Um homem ilustrado

O historiador holandês Gaspar Barleus foi um dos primeiros cronistas do Brasil. O seu livro de 340 páginas, 56 ilustrações, cujo prefácio é datado
em 20 de abril de 1647, foi lançado em Amsterdan, com um longo título em latim. É uma obra-prima gráfica encomendada pelo conde Maurício de Nassau para mostrar aos poderosos e influentes
da Europa os resultados de seu governo no enclave holandês em Pernambuco.

Apesar do caráter laudatório a Nassau, o livro
é um importante documento da histografia brasileira e um raríssimo exemplar trazido ao Brasil em 1808 por D.João VI, faz parte do acervo da Fundação Biblioteca Nacional.

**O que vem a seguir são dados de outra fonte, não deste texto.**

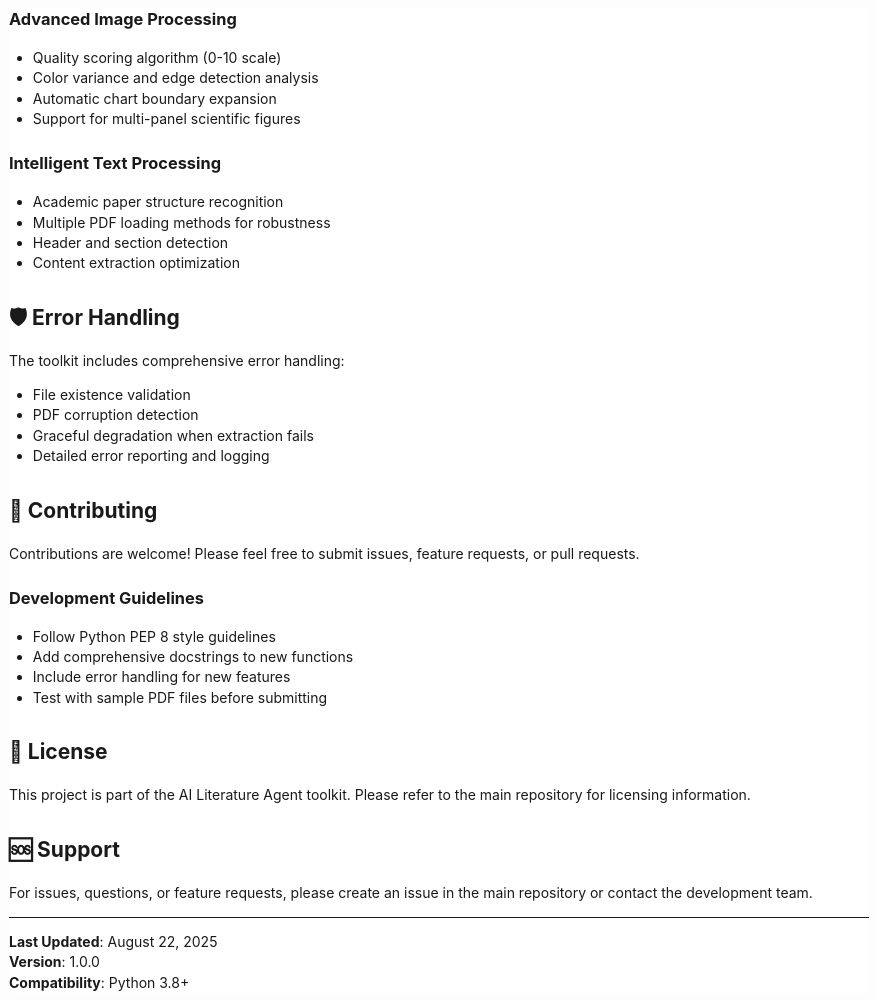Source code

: ### Advanced Image Processing
- Quality scoring algorithm (0-10 scale)
- Color variance and edge detection analysis
- Automatic chart boundary expansion
- Support for multi-panel scientific figures

### Intelligent Text Processing
- Academic paper structure recognition
- Multiple PDF loading methods for robustness
- Header and section detection
- Content extraction optimization

## 🛡️ Error Handling

The toolkit includes comprehensive error handling:
- File existence validation
- PDF corruption detection
- Graceful degradation when extraction fails
- Detailed error reporting and logging

## 🤝 Contributing

Contributions are welcome! Please feel free to submit issues, feature requests, or pull requests.

### Development Guidelines
- Follow Python PEP 8 style guidelines
- Add comprehensive docstrings to new functions
- Include error handling for new features
- Test with sample PDF files before submitting

## 📄 License

This project is part of the AI Literature Agent toolkit. Please refer to the main repository for licensing information.

## 🆘 Support

For issues, questions, or feature requests, please create an issue in the main repository or contact the development team.

---

**Last Updated**: August 22, 2025  
**Version**: 1.0.0  
**Compatibility**: Python 3.8+

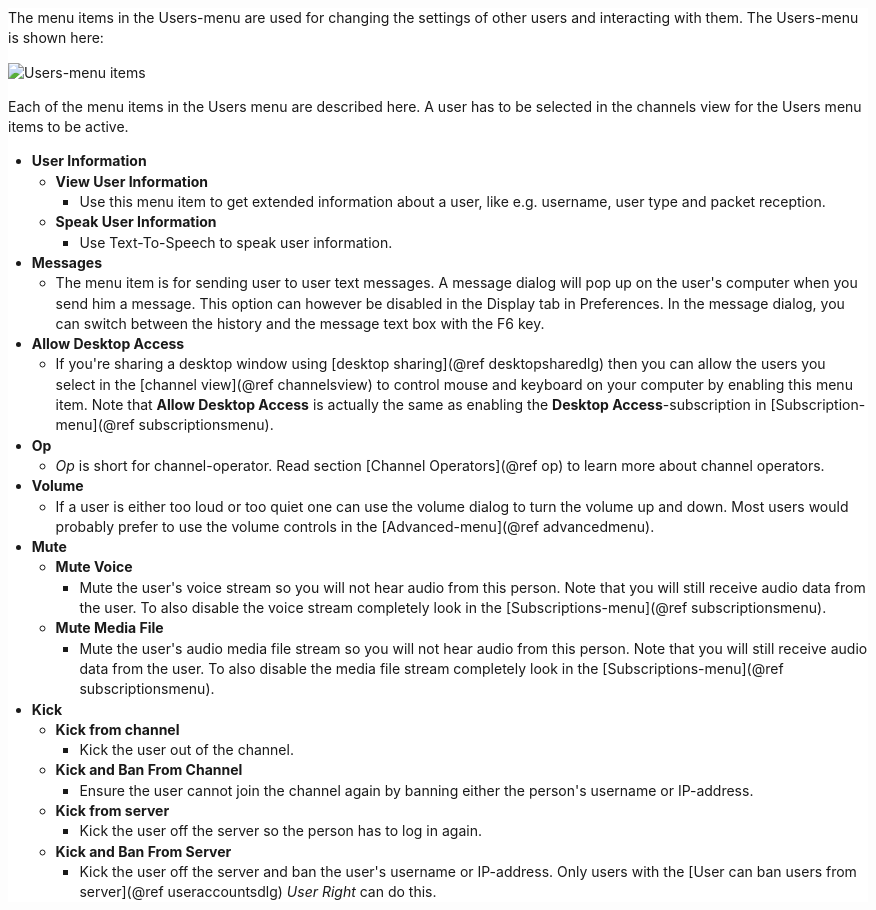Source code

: The menu items in the Users-menu are used for changing the settings of
other users and interacting with them. The Users-menu is shown here:

![Users-menu items](menu_users.png "Users menu")

Each of the menu items in the Users menu are described here. A user
has to be selected in the channels view for the Users menu items to be
active.

- **User Information**
    - **View User Information**
      - Use this menu item to get extended information about a user,
        like e.g. username, user type and packet reception.
    - **Speak User Information**
      - Use Text-To-Speech to speak user information.
- **Messages**
    - The menu item is for sending user to user text messages. A
      message dialog will pop up on the user's computer when you send
      him a message. This option can however be disabled in the
      Display tab in Preferences. In the message dialog, you can switch between the history and the message text box with the F6 key.
- **Allow Desktop Access**
    - If you're sharing a desktop window using
      [desktop sharing](@ref desktopsharedlg) then you can allow the users
      you select in the [channel view](@ref channelsview) to control mouse
      and keyboard on your computer by enabling this menu item. Note
      that **Allow Desktop Access** is actually the same as enabling the
      **Desktop Access**-subscription in
      [Subscription-menu](@ref subscriptionsmenu).
- **Op**
    - *Op* is short for channel-operator. Read section
      [Channel Operators](@ref op) to learn more about channel
      operators.
- **Volume**
    - If a user is either too loud or too quiet one can use the volume
      dialog to turn the volume up and down. Most users would probably
      prefer to use the volume controls in the
      [Advanced-menu](@ref advancedmenu).
- **Mute**
    - **Mute Voice**
        - Mute the user's voice stream so you will not hear audio from
          this person. Note that you will still receive audio data
          from the user. To also disable the voice stream completely
          look in the [Subscriptions-menu](@ref subscriptionsmenu).
    - **Mute Media File**
        - Mute the user's audio media file stream so you will not hear
          audio from this person. Note that you will still receive
          audio data from the user. To also disable the media file
          stream completely look in the
          [Subscriptions-menu](@ref subscriptionsmenu).
- **Kick**
    - **Kick from channel**
        - Kick the user out of the channel.
    - **Kick and Ban From Channel**
        - Ensure the user cannot join the channel again by banning either
          the person's username or IP-address.
    - **Kick from server**
        - Kick the user off the server so the person has to log in
          again.
    - **Kick and Ban From Server**
        - Kick the user off the server and ban the user's username or
          IP-address. Only users with the
          [User can ban users from server](@ref useraccountsdlg)
          *User Right* can do this.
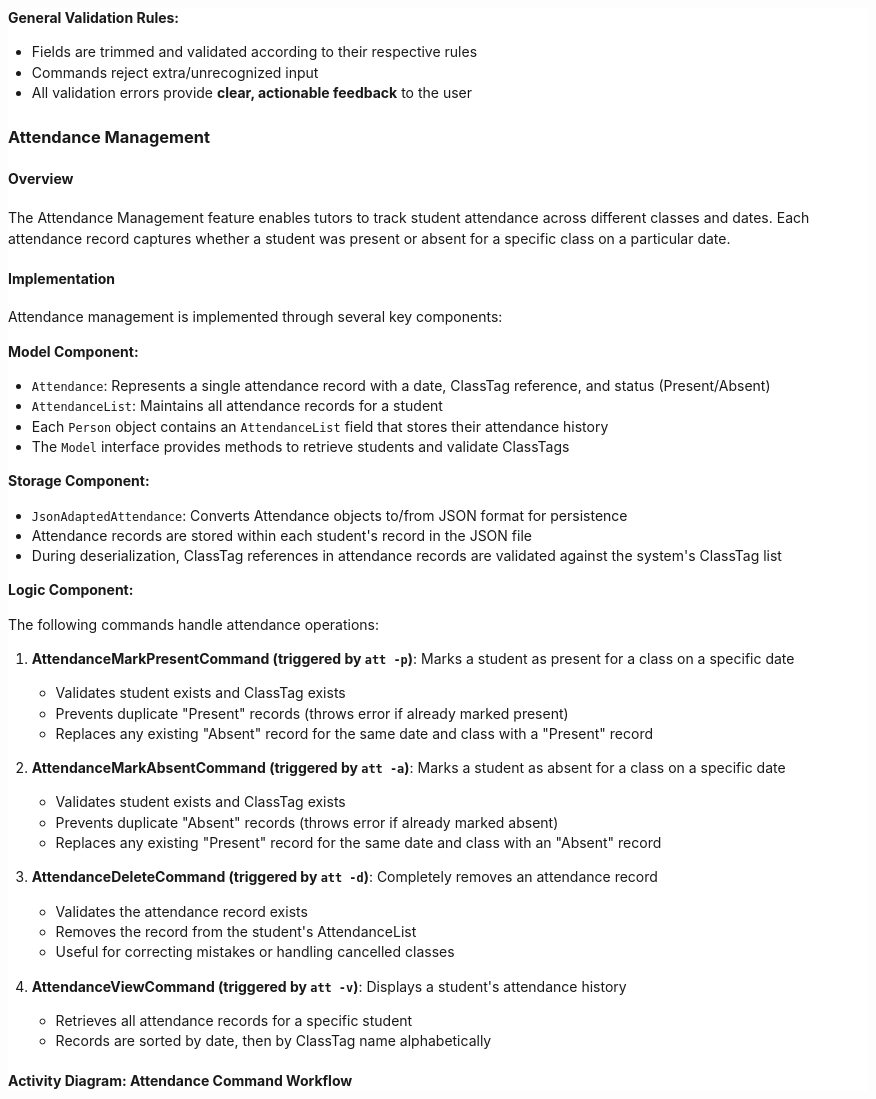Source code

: **General Validation Rules:**
- Fields are trimmed and validated according to their respective rules
- Commands reject extra/unrecognized input
- All validation errors provide **clear, actionable feedback** to the user

### Attendance Management

#### Overview

The Attendance Management feature enables tutors to track student attendance across different classes and dates. Each attendance record captures whether a student was present or absent for a specific class on a particular date.

#### Implementation

Attendance management is implemented through several key components:

**Model Component:**
- `Attendance`: Represents a single attendance record with a date, ClassTag reference, and status (Present/Absent)
- `AttendanceList`: Maintains all attendance records for a student
- Each `Person` object contains an `AttendanceList` field that stores their attendance history
- The `Model` interface provides methods to retrieve students and validate ClassTags

**Storage Component:**
- `JsonAdaptedAttendance`: Converts Attendance objects to/from JSON format for persistence
- Attendance records are stored within each student's record in the JSON file
- During deserialization, ClassTag references in attendance records are validated against the system's ClassTag list

**Logic Component:**

The following commands handle attendance operations:

1. **AttendanceMarkPresentCommand (triggered by `att -p`)**: Marks a student as present for a class on a specific date
    - Validates student exists and ClassTag exists
    - Prevents duplicate "Present" records (throws error if already marked present)
    - Replaces any existing "Absent" record for the same date and class with a "Present" record

2. **AttendanceMarkAbsentCommand (triggered by `att -a`)**: Marks a student as absent for a class on a specific date
    - Validates student exists and ClassTag exists
    - Prevents duplicate "Absent" records (throws error if already marked absent)
    - Replaces any existing "Present" record for the same date and class with an "Absent" record

3. **AttendanceDeleteCommand (triggered by `att -d`)**: Completely removes an attendance record
    - Validates the attendance record exists
    - Removes the record from the student's AttendanceList
    - Useful for correcting mistakes or handling cancelled classes

4. **AttendanceViewCommand (triggered by `att -v`)**: Displays a student's attendance history
    - Retrieves all attendance records for a specific student
    - Records are sorted by date, then by ClassTag name alphabetically

#### Activity Diagram: Attendance Command Workflow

A página de rosto contém uma notável ilustração colorida e um retrato de Nassau, assinados por Theodor Matham, além de gravuras em papel especial, das quais 24 são mapas de George Marcgrav, um dos autores
do livro A história natural do Brasil a única do assunto disponível até o século 19.


 

Doutor em medicina na França, professor de filosofia e retórica, poeta, amigo de Spínoza, Rembrandt, Grotius e outros eruditos de seu tempo, Barleus, que nunca esteve no Brasil,
foi um dos grandes humanistas do século 17. Natural da Antuérpia (1584) e falecido em 1648, ele é o mais categorizado escritor do período holandês. Sua obra farta na descrição da agricultura pernambucana, foi a mais suntuosa publicada na época na Holanda.

“Viam-se arribar ao Brasil ou dele partir tantas
e tão grandes naus de carga e guerra que poderia crer ser ele o empório do mundo inteiro”,
escreveu Barleus antevendo com quatro séculos
de antecedência a posição que o setor agrícola
do país ocupa hoje. O nome da Editora Barleus, registrado nos órgãos competentes, que se destaca por livros da história da agricultura,
é uma homenagem a ele também chamado Barléu, nomes aportuguesados do original latino Caspar van Baele.